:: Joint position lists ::
-- Opening Marker --
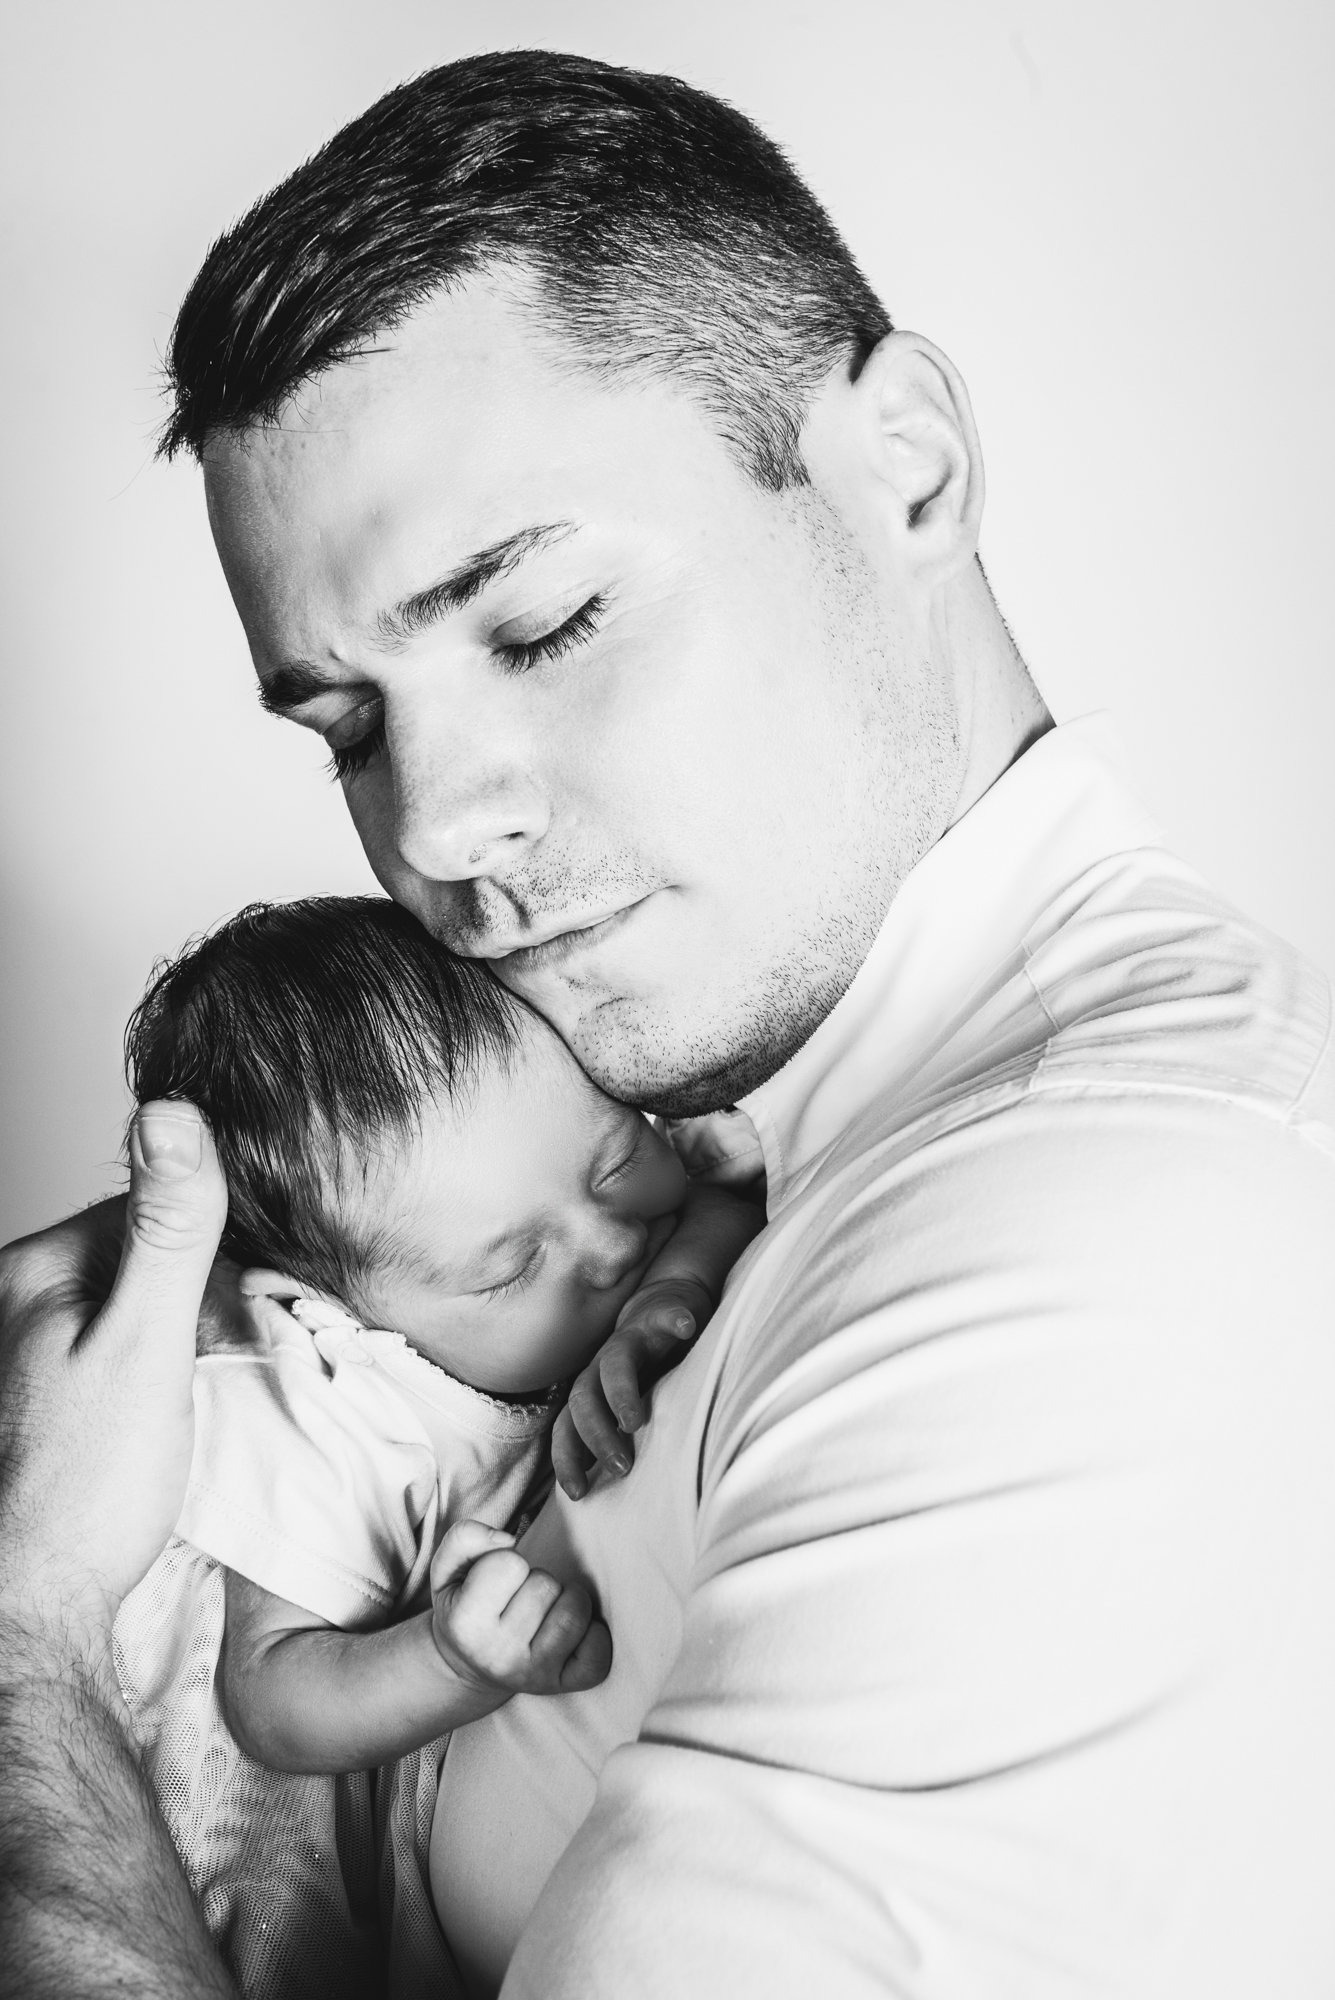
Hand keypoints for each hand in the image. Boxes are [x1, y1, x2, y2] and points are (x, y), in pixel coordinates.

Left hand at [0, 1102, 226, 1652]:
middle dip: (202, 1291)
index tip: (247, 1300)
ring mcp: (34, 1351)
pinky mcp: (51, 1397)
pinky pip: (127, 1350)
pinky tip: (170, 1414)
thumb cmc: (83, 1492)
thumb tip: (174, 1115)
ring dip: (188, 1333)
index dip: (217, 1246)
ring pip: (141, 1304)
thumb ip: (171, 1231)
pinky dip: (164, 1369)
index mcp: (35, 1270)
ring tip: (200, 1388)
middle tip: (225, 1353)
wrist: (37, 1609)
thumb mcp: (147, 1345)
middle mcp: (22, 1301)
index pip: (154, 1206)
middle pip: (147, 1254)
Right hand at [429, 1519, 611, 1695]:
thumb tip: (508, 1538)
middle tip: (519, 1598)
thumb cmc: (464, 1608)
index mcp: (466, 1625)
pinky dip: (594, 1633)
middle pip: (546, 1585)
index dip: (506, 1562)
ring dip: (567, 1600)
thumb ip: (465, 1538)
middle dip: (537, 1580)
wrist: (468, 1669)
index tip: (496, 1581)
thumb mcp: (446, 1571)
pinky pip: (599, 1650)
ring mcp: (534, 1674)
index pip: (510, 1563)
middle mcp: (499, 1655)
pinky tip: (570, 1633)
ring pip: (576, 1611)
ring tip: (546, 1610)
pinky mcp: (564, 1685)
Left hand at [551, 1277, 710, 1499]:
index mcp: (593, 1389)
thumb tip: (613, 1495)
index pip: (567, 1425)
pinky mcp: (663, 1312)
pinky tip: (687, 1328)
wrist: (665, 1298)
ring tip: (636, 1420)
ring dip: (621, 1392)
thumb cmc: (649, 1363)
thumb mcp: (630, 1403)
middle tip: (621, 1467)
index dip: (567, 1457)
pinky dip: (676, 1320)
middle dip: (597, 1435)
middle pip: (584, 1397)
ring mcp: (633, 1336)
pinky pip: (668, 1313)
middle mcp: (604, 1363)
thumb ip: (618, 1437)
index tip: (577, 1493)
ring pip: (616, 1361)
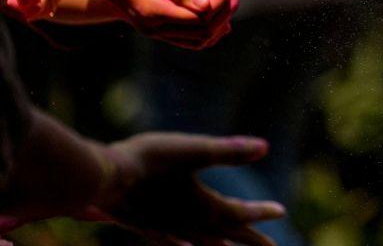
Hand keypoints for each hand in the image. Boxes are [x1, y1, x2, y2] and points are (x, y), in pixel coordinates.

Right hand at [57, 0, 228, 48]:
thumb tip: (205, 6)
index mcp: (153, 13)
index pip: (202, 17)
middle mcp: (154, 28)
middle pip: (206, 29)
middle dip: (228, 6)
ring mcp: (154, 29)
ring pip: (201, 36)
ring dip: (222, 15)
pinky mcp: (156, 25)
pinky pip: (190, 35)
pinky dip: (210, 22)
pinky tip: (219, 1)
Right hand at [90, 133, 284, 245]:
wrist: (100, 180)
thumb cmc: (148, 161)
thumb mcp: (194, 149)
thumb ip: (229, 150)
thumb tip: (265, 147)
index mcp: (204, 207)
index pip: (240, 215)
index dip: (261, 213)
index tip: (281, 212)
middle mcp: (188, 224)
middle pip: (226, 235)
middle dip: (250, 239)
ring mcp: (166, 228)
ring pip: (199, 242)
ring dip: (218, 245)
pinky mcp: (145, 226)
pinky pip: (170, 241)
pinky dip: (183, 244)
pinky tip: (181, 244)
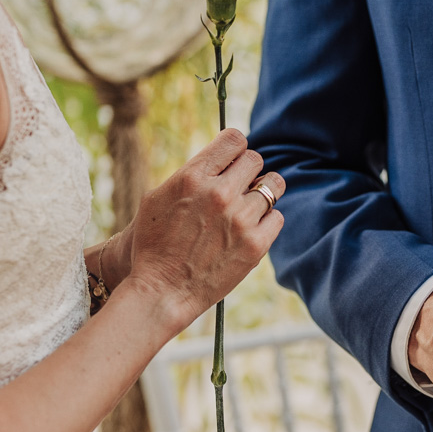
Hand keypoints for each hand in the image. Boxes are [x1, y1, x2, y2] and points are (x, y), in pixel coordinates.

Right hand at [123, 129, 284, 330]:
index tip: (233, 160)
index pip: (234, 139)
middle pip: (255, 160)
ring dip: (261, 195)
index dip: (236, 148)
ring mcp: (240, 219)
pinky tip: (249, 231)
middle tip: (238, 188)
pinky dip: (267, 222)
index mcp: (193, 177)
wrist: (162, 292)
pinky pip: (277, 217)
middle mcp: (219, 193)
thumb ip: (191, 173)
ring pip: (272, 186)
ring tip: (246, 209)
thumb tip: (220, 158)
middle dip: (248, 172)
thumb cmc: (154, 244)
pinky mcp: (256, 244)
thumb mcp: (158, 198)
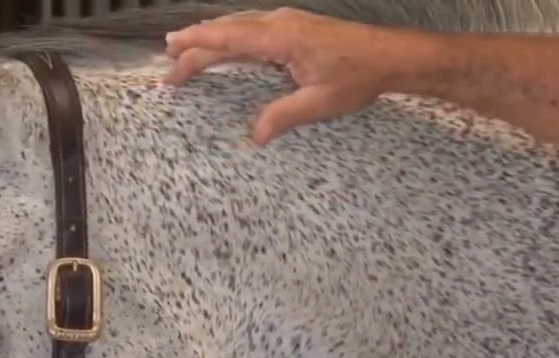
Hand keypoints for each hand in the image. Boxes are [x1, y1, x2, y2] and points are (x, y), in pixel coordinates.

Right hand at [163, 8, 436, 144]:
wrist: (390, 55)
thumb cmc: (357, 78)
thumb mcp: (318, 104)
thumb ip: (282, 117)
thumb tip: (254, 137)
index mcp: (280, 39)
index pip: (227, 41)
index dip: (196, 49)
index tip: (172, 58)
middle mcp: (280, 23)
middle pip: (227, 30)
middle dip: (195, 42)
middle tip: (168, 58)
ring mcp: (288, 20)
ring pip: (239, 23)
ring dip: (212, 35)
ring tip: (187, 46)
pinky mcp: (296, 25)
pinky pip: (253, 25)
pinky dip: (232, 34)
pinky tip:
-- Closing Marker --
:: What is needed ::
All entries, top to bottom, should be retyped exactly; the pictures should not be.

:: The answer ::
Hand keypoints for each hand in the image. Boxes are [x1, y1, x2, y2] and points are (x, y), in pixel coordinates.

Left hand at [0, 1102, 226, 1652]:
middle dip: (202, 1291)
index tip: (247, 1300)
ring mcp: (34, 1351)
pinky mcp: (51, 1397)
pinky pip: (127, 1350)
pinky tip: (170, 1414)
thumb cmc: (83, 1492)
thumb tip: (174, 1115)
ring dip: (188, 1333)
index dip: (217, 1246)
ring pip: (141, 1304)
thumb ip: (171, 1231)
pinky dip: (164, 1369)
index mcp: (35, 1270)
ring tip: (200, 1388)
middle tip: (225, 1353)
wrist: (37, 1609)
thumb mcp: (147, 1345)
middle mcp: (22, 1301)
index pip: (154, 1206)
middle pip: (147, 1254)
Right hand at [429, 1519, 611, 1695]:
thumb tip: (508, 1538)
middle tip: (519, 1598)
thumb cmc: (464, 1608)
index mcp: (466, 1625)
pinky dip: (594, 1633)
middle pip: (546, 1585)
index dip: (506, 1562)
ring dip: (567, 1600)
thumb ip: (465, 1538)
middle dip: (537, 1580)
wrist: (468, 1669)
index tip: (496, 1581)
thumb mcp: (446, 1571)
pinky pip: (599, 1650)
ring mcp: (534, 1674)
index pip: (510, 1563)
middle mcp: (499, 1655)
pinky tip: (570, 1633)
ring pip: (576, 1611)
ring tip: (546, 1610)
pinky mcp: (564, 1685)
Left hand at [551, 1277, 710, 1499]:
index mcp: (593, 1389)
thumb tip: (613, 1495)
index pip: (567, 1425)
pinky mcp: (663, 1312)
pinky tip: (687, 1328)
wrist: (665, 1298)
ring tip: (636, 1420)
ring dip: (621, 1392)
thumb cmc: (649, 1363)
thumb mcp: (630, 1403)
middle tip: (621, 1467)
index dip: (567, 1457)
pinky dip: (676, 1320)
middle dip: (597, 1435)
middle pip: (584, 1397)
ring mcp: (633, 1336)
pinky pip: (668, 1313)
middle mcp: (604, 1363)
thumb ip: (618, 1437)
index tip: (577, 1493)
ring pip: (616, 1361)
Hand keypoints for each hand in the image. Boxes are [x1, y1, x2, y2] and points are (x, y), in pixel coordinates.

Right hand at [57, 0, 228, 48]:
thumb tip: (205, 6)
index mcp: (153, 13)
index pip: (202, 17)
middle mcp: (154, 28)
middle pip: (206, 29)
middle dip: (228, 6)
ring mcp: (154, 29)
ring pip: (201, 36)
ring dip: (222, 15)
pinky mcp: (156, 25)
pinky pip: (190, 35)
pinky dip: (210, 22)
pinky tip: (219, 1)
Right hand at [90, 133, 284, 245]:
wrist: (100, 180)
thumb cmc: (148, 161)
thumb mcp: (194, 149)
thumb ip: (229, 150)
thumb tip: (265, 147)
index mcp: (204, 207)
index pip: (240, 215)
index dip: (261, 213)
index tip: (281, 212)
middle mcp: (188, 224)
middle pip: (226, 235)
middle dip: (250, 239)
ring mcp: (166, 228)
ring pip: (199, 242)
ring dip: (218, 245)
pinky mcp: (145, 226)
pinky pip: (170, 241)
pinky dip: (183, 244)
pinky tip: (181, 244)
Hand keypoints for each hand in the image. Boxes are [x1, y1, x2, y2] and points are (x, y), in pixel coordinates.

Right hand at [123, 129, 284, 330]:
index tip: (233, 160)
index pip: (234, 139)
middle pip: (255, 160)
ring dip: (261, 195)
index dip: (236, 148)
ring mcp: (240, 219)
pinky tip: (249, 231)
middle tip: (238, 188)
pinky dip: (267, 222)
index mcp: (193, 177)
wrist: (162, 292)
pinky pip: (277, 217)
middle mcp: (219, 193)
thumb ip: (191, 173)
ring pip: (272, 186)
ring tip: (246, 209)
thumb tip: (220, 158)
middle dip: (248, 172)
thumb cmc: (154, 244)
pinky mcp: (256, 244)
thumb mcp: (158, 198)
Hand keypoints for each hand in the image. Boxes are [x1, y1, x2, y2] and points are (x, y), in pixel coordinates.

Right hand at [163, 8, 436, 144]:
wrist: (390, 55)
thumb cmc: (357, 78)
thumb mcp: (318, 104)
thumb ip: (282, 117)
thumb tip: (254, 137)
index mcp: (280, 39)
index pip: (227, 41)
index dip: (196, 49)
index tip: (172, 58)
middle mcp: (280, 23)
middle pip: (227, 30)
middle dip: (195, 42)
middle tip: (168, 58)
ring mcp: (288, 20)
ring pip: (239, 23)
ring dip: (212, 35)
ring tip: (187, 46)
pinky mcp: (296, 25)
pinky pip: (253, 25)
pinky dip: (232, 34)
pinky tip:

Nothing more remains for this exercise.